Splitting the build at the audio boundary means:
- The script and slide design are cheap and re-runnable — they only cost Claude calls.
- Your voice is the only input the final assembly needs. You can re-record
one slide without redoing anything else (just drop a new
slide_NN.<ext>into the audio folder and re-finalize). - The cue video itself is silent and uses estimated durations (160 wpm default) so you can preview the visuals before recording.
The Anthropic Python SDK calls api.anthropic.com and bills per token
against an API key. The claude binary shipped with Claude Code
authenticates against the user's Claude.ai / Claude Max subscription, so each
call counts against the subscription's allowance instead. For a tool that
makes ~3–6 model calls per video, the CLI's extra startup latency (~2s per
call) is acceptable, and the user pays nothing extra. Swap in the SDK by
editing the single pipeline.claude() function.
Each segment becomes one standalone HTML document at 1920×1080 with no
external assets (no remote fonts, no remote images). Playwright loads it via
page.set_content and screenshots it — deterministic and offline.
We accept .wav, .mp3, .m4a, .aac, .aiff, .flac, .ogg, and
.opus. Filename must start with slide_NN (zero-padded slide index).
The per-slide clip's duration is ffprobe'd from the audio file, so the
slide stays on screen for exactly as long as your recording. Final
assembly is one ffmpeg pass per slide (image + audio + scale to 1920×1080)
then a single concat — no libass / subtitles= filter, so it works with
Homebrew's stock ffmpeg.
JOBS is an in-process dict keyed by a random 10-hex job_id.

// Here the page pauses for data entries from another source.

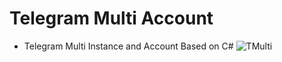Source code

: # Telegram Multi Account
* Telegram Multi Instance and Account Based on C#
![TMulti](https://user-images.githubusercontent.com/45698305/161693464-f873448f-8518-47ee-be59-143954ea4129.png)
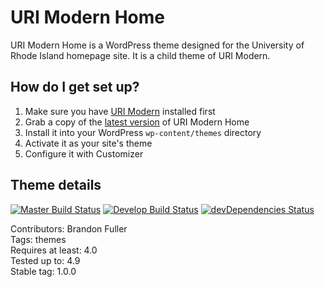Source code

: # URI Modern Home

URI Modern Home is a WordPress theme designed for the University of Rhode Island homepage site. It is a child theme of URI Modern.

## How do I get set up?

1. Make sure you have [URI Modern](https://github.com/uriweb/uri-modern) installed first
2. Grab a copy of the [latest version](https://github.com/uriweb/uri-modern-home/releases/latest) of URI Modern Home
3. Install it into your WordPress `wp-content/themes` directory
4. Activate it as your site's theme
5. Configure it with Customizer

## Theme details

[![Master Build Status](https://travis-ci.org/uriweb/uri-modern-home.svg?branch=master "Master build status")](https://travis-ci.org/uriweb/uri-modern-home)
[![Develop Build Status](https://travis-ci.org/uriweb/uri-modern-home.svg?branch=develop "Develop build status")](https://travis-ci.org/uriweb/uri-modern-home)
[![devDependencies Status](https://david-dm.org/uriweb/uri-modern-home/dev-status.svg "devDependencies status")](https://david-dm.org/uriweb/uri-modern-home?type=dev)

Contributors: Brandon Fuller  
Tags: themes  
Requires at least: 4.0  
Tested up to: 4.9  
Stable tag: 1.0.0  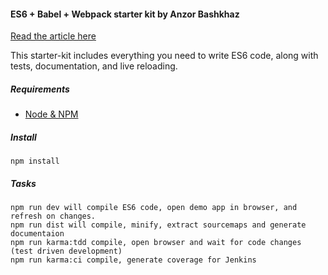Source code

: #### ES6 + Babel + Webpack starter kit by Anzor Bashkhaz

[Read the article here](http://anzorb.com/javascript-is-all-grown-up-or-is-it/)

This starter-kit includes everything you need to write ES6 code, along with tests, documentation, and live reloading.

##### Requirements
* [Node & NPM](https://nodejs.org/)

##### Install
    npm install

##### Tasks
    npm run dev will compile ES6 code, open demo app in browser, and refresh on changes.
    npm run dist will compile, minify, extract sourcemaps and generate documentaion
    npm run karma:tdd compile, open browser and wait for code changes (test driven development)
    npm run karma:ci compile, generate coverage for Jenkins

On disk we
also persist jobs/{id}/plan.json so build_final can be called from a
fresh process (e.g. from cli.py --resume <id>).

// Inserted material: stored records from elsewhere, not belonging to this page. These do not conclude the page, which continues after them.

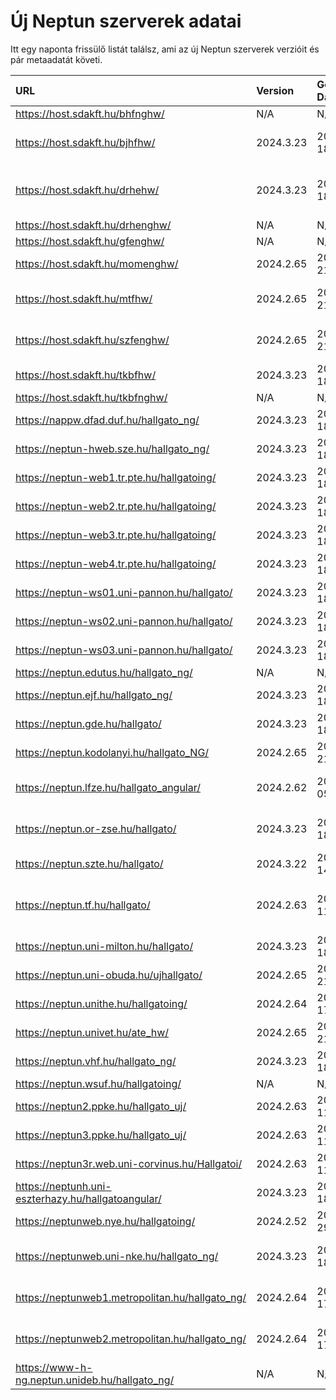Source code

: # Új Neptun szerverek adatai

Itt egy naponta frissülő listát találsz, ami az új Neptun szerverek verzióit és pár metaadatát követi.

| URL                                                | Version   | Generation Date     | Organization Name                             | Captcha Required |
|:-------------------------------------------------|:--------|:------------------|:--------------------------------------------|:---------------|
| https://host.sdakft.hu/bhfnghw/                    | N/A       | N/A                 | N/A                                           | N/A              |
| https://host.sdakft.hu/bjhfhw/                     | 2024.3.23 | 2025-02-18T11:03:05 | Brenner János Hittudományi Főiskola           | 3                |
| https://host.sdakft.hu/drhehw/                     | 2024.3.23 | 2025-02-18T11:03:05 | Debreceni Református Hittudományi Egyetem     | 3                |
| https://host.sdakft.hu/drhenghw/                   | N/A       | N/A                 | N/A                                           | N/A              |
| https://host.sdakft.hu/gfenghw/                    | N/A       | N/A                 | N/A                                           | N/A              |
| https://host.sdakft.hu/momenghw/                   | 2024.2.65 | 2025-02-21T14:29:14 | Moholy-Nagy Művészeti Egyetem                 | 3                |
| https://host.sdakft.hu/mtfhw/                      | 2024.2.65 | 2025-02-21T14:29:14 | Magyar Táncművészeti Egyetem                  | 3                |
| https://host.sdakft.hu/szfenghw/                   | 2024.2.65 | 2025-02-21T14:29:14 | Színház- és Filmművészeti Egyetem             | 3                |
| https://host.sdakft.hu/tkbfhw/                     | 2024.3.23 | 2025-02-18T11:03:05 | A Tan Kapuja Buddhista Főiskola               | 3                |
| https://host.sdakft.hu/tkbfnghw/                   | N/A       | N/A                 | N/A                                           | N/A              |
| https://nappw.dfad.duf.hu/hallgato_ng/             | 2024.3.23 | 2025-02-18T11:03:05 | Dunaújvárosi Egyetem                          | 3                |
| https://neptun-hweb.sze.hu/hallgato_ng/            | 2024.3.23 | 2025-02-18T11:03:05 | Széchenyi István Egyetem                      | 3                |
| https://neptun-web1.tr.pte.hu/hallgatoing/         | 2024.3.23 | 2025-02-18T11:03:05 | Pécsi Tudományegyetem                         | 3                |
| https://neptun-web2.tr.pte.hu/hallgatoing/         | 2024.3.23 | 2025-02-18T11:03:05 | Pécsi Tudományegyetem                         | 3                |
| https://neptun-web3.tr.pte.hu/hallgatoing/         | 2024.3.23 | 2025-02-18T11:03:05 | Pécsi Tudományegyetem                         | 3                |
| https://neptun-web4.tr.pte.hu/hallgatoing/         | 2024.3.23 | 2025-02-18T11:03:05 | Pécsi Tudományegyetem                         | 3                |
| https://neptun-ws01.uni-pannon.hu/hallgato/        | 2024.3.23 | 2025-02-18T11:03:05 | Pannon Egyetem                                | 3                |
| https://neptun-ws02.uni-pannon.hu/hallgato/        | 2024.3.23 | 2025-02-18T11:03:05 | Pannon Egyetem                                | 3                |
| https://neptun-ws03.uni-pannon.hu/hallgato/        | 2024.3.23 | 2025-02-18T11:03:05 | Pannon Egyetem                                | 3                |
| https://neptun.edutus.hu/hallgato_ng/              | N/A       | N/A                 | N/A                                           | N/A              |
| https://neptun.ejf.hu/hallgato_ng/                 | 2024.3.23 | 2025-02-18T11:03:05 | Eötvös József Főiskola                        | 3                |
| https://neptun.gde.hu/hallgato/                    | 2024.3.23 | 2025-02-18T11:03:05 | Gábor Dénes Egyetem                           | 3                |
| https://neptun.kodolanyi.hu/hallgato_NG/           | 2024.2.65 | 2025-02-21T14:29:14 | Kodolányi János Egyetem                       | 1                |
| https://neptun.lfze.hu/hallgato_angular/           | 2024.2.62 | 2025-02-05T11:54:53 | Liszt Ferenc Zeneművészeti Egyetem            | 3                |
| https://neptun.or-zse.hu/hallgato/                 | 2024.3.23 | 2025-02-18T11:03:05 | Országos Rabbiképző - Zsidó Egyetem           | 3                |
| https://neptun.szte.hu/hallgato/                   | 2024.3.22 | 2025-02-14T12:53:46 | Szegedi Tudományegyetem                       | 3                |
| https://neptun.tf.hu/hallgato/                     | 2024.2.63 | 2025-02-11T15:08:03 | Magyar Testnevelési és Sporttudományi Egyetem | 3                |
| https://neptun.uni-milton.hu/hallgato/             | 2024.3.23 | 2025-02-18T11:03:05 | Milton Friedman Egyetem                       | 3                |
| https://neptun.uni-obuda.hu/ujhallgato/            | 2024.2.65 | 2025-02-21T14:29:14 | Óbudai Egyetem                                | 3                |
| https://neptun.unithe.hu/hallgatoing/              | 2024.2.64 | 2025-02-17T15:00:31 | Tokaj-Hegyalja Egyetem                        | 1                |
| https://neptun.univet.hu/ate_hw/                   | 2024.2.65 | 2025-02-21T14:29:14 | Állatorvostudományi Egyetem                   | 3                |
| https://neptun.vhf.hu/hallgato_ng/                 | 2024.3.23 | 2025-02-18T11:03:05 | Veszprémi Érseki Főiskola                     | 3                |
| https://neptun.wsuf.hu/hallgatoing/                | N/A       | N/A                 | N/A                                           | N/A              |
| https://neptun2.ppke.hu/hallgato_uj/               | 2024.2.63 | 2025-02-11T15:08:03 | Pázmány Péter Katolikus Egyetem               | 3                |
| https://neptun3.ppke.hu/hallgato_uj/               | 2024.2.63 | 2025-02-11T15:08:03 | Pázmány Péter Katolikus Egyetem               | 3                |
| https://neptun3r.web.uni-corvinus.hu/Hallgatoi/    | 2024.2.63 | 2025-02-11T15:08:03 | Budapesti Corvinus Egyetem                    | 3                |
| https://neptunh.uni-eszterhazy.hu/hallgatoangular/ | 2024.3.23 | 2025-02-18T11:03:05 | Eszterházy Károly Katolikus Egyetem           | 3                |
| https://neptunweb.nye.hu/hallgatoing/              | 2024.2.52 | 2024-11-29T08:56:55 | Nyíregyházi Egyetem                           | 3                |
| https://neptunweb.uni-nke.hu/hallgato_ng/          | 2024.3.23 | 2025-02-18T11:03:05 | Nemzeti Közszolgálati Egyetem                 | 3                |
| https://neptunweb1.metropolitan.hu/hallgato_ng/    | 2024.2.64 | 2025-02-17T15:00:31 | Budapesti Metropolitan Egyetem                | 3                |
| https://neptunweb2.metropolitan.hu/hallgato_ng/    | 2024.2.64 | 2025-02-17T15:00:31 | Budapesti Metropolitan Egyetem                | 3                |
| https://www-h-ng.neptun.unideb.hu/hallgato_ng/     | N/A       | N/A                 | N/A                                           | N/A              |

The full step-by-step guide — install, backends, web UI, terminal UI, one-shot end-to-end (Claude / Ollama / cloud), troubleshooting, cost — lives in USER_MANUAL.md.
Quick starts:
# Web UI
.venv/bin/uvicorn app:app --reload --port 8000 # → http://localhost:8000
# Interactive terminal
.venv/bin/python cli.py
# Hands-off one-shot (Claude Code subscription)
echo "your rough points ." | BACKEND=claude_cli .venv/bin/python cli.py --auto-narrate
# Hands-off one-shot (Ollama, free / local)
echo "your rough points ." | BACKEND=ollama OLLAMA_MODEL=llama3.2 .venv/bin/python cli.py --auto-narrateSee USER_MANUAL.md for prerequisites, backend setup, slide-edit and audio-upload flows, and troubleshooting.